3.5 La phase suivant l’approbation du Pre-Pack par le juge
Le juge du concordat valide le Pre-Pack au stade du sursis concordataire provisoire. Il considère alors soit que le Pre-Pack constitue un assainissement permettant d’annuler le sursis selon l’article 296a LP, soit qu’un sursis concordataire définitif par abandon d’actif doit être prononcé en ce qui concerne la société demeurant après le transfert de ses actifs selon le plan du Pre-Pack. La validation du Pre-Pack par le juge du concordat permet le transfert de l’entreprise en vertu du droit civil hors exécution forcée. Une révocation (action paulienne) de l’opération de Pre-Pack correspondante est clairement exclue en vertu de l’art. 285 al. 3 LP. Une fois que le tribunal successoral a donné son approbation, il n’est donc plus possible pour les créanciers de contester l’opération de Pre-Pack et, par exemple, de faire valoir que le prix d’achat était trop bas ou que le Pre-Pack n’était pas dans l’intérêt des créanciers.

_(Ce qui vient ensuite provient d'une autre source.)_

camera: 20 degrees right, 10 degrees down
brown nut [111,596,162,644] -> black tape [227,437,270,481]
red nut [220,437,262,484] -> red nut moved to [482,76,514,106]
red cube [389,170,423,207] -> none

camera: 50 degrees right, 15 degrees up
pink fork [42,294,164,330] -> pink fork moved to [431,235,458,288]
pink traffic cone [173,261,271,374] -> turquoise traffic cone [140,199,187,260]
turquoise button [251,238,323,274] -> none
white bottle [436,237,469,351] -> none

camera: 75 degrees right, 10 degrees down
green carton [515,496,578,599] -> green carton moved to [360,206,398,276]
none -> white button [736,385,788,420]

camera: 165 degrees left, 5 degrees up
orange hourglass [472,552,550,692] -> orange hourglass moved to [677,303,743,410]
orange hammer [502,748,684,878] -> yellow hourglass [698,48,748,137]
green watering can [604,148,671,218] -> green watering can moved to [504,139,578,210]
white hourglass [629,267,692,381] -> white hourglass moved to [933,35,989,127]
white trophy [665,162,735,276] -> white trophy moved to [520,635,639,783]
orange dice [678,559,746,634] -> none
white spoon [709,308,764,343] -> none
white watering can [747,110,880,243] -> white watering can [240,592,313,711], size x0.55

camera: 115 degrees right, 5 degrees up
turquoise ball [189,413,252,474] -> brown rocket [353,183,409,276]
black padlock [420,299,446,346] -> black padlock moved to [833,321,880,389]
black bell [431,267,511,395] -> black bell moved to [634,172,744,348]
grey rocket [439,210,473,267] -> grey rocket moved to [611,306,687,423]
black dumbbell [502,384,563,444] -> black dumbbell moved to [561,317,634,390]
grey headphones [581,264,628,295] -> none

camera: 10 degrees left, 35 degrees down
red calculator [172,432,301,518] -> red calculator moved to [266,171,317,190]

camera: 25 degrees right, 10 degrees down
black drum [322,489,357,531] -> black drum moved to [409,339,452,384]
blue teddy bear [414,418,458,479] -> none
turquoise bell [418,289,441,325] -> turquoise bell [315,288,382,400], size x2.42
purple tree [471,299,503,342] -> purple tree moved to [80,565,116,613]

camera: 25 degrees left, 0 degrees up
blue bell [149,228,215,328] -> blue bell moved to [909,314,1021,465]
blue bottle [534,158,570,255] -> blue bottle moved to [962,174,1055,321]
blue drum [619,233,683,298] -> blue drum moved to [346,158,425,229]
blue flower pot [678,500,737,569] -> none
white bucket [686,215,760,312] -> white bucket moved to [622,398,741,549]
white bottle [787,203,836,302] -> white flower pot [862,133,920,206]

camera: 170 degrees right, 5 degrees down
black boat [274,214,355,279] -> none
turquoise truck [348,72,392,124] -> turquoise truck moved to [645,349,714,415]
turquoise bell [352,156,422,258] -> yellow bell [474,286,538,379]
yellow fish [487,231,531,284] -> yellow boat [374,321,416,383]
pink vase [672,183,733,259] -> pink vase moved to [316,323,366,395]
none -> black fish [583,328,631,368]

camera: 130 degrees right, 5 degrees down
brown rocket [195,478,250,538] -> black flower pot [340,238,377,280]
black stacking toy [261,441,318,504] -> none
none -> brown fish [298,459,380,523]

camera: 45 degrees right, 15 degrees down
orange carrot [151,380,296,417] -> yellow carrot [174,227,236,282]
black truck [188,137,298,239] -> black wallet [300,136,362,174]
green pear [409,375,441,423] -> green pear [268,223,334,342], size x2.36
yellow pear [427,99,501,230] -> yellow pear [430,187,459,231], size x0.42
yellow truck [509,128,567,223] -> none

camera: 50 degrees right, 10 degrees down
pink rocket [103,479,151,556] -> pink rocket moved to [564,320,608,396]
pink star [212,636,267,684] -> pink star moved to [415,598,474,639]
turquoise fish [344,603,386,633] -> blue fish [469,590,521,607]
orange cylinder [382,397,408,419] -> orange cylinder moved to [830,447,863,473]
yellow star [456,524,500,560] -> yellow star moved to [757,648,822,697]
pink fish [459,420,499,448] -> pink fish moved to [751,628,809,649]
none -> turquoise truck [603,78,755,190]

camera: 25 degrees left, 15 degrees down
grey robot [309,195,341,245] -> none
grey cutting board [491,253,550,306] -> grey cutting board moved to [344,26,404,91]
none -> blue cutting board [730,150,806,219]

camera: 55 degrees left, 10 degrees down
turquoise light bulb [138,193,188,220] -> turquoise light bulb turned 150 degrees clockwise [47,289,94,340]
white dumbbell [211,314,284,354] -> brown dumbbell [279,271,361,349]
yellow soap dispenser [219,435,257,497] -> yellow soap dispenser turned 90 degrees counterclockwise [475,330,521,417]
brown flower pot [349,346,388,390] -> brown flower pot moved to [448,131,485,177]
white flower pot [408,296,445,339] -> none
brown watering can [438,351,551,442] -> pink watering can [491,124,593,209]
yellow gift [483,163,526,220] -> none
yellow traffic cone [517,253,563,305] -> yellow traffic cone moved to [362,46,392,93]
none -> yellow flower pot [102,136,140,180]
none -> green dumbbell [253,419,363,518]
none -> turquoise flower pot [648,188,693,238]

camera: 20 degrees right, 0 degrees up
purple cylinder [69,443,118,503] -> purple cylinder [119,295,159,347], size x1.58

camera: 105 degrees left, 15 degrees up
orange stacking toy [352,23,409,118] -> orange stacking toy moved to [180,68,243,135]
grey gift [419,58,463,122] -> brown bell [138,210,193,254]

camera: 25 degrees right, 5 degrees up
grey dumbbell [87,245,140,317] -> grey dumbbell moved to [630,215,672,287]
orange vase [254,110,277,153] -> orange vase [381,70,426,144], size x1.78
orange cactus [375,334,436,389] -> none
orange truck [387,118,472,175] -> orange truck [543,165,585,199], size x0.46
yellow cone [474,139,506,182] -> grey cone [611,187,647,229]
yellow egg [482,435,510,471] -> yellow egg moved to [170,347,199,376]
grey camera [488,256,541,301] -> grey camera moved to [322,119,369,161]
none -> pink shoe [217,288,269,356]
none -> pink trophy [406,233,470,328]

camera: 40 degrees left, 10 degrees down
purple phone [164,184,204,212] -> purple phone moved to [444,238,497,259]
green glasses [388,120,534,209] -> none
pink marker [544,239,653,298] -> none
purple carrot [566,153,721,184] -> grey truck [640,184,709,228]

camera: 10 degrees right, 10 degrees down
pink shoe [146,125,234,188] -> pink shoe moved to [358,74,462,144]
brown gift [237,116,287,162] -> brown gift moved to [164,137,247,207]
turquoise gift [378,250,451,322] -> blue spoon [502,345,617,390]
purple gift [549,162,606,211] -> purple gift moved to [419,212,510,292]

3.6 Tous les acteurs de l’assainissement profitent de la solution de Pre-Pack
L’Acquéreur bénéficie de l’assainissement par Pre-Pack, car le transfert est rendu définitif par l’approbation du juge du concordat. C’est également un avantage pour la société ainsi assainie car sa reprise de l’entreprise ne peut être contestée ou annulée par ses créanciers. Les employés de la société y trouvent également leurs comptes car ils sont ainsi transférés chez l’Acquéreur tout en bénéficiant du régime de l’article 333 CO.
4 Conclusion
L’assainissement par voie de Pre-Pack est encore trop peu connu en Suisse romande. Les tribunaux de Suisse-alémanique ont cependant rendus d’intéressantes jurisprudences à ce sujet que nous décrirons dans une prochaine contribution. Cette procédure comporte de très nombreux avantages en permettant un assainissement rapide et une survie de l’entreprise. Elle est particulièrement indiquée si un repreneur est prêt à continuer la société et que cette reprise offre aux créanciers une situation plus favorable que celle d’un sursis concordataire ordinaire ou par une faillite.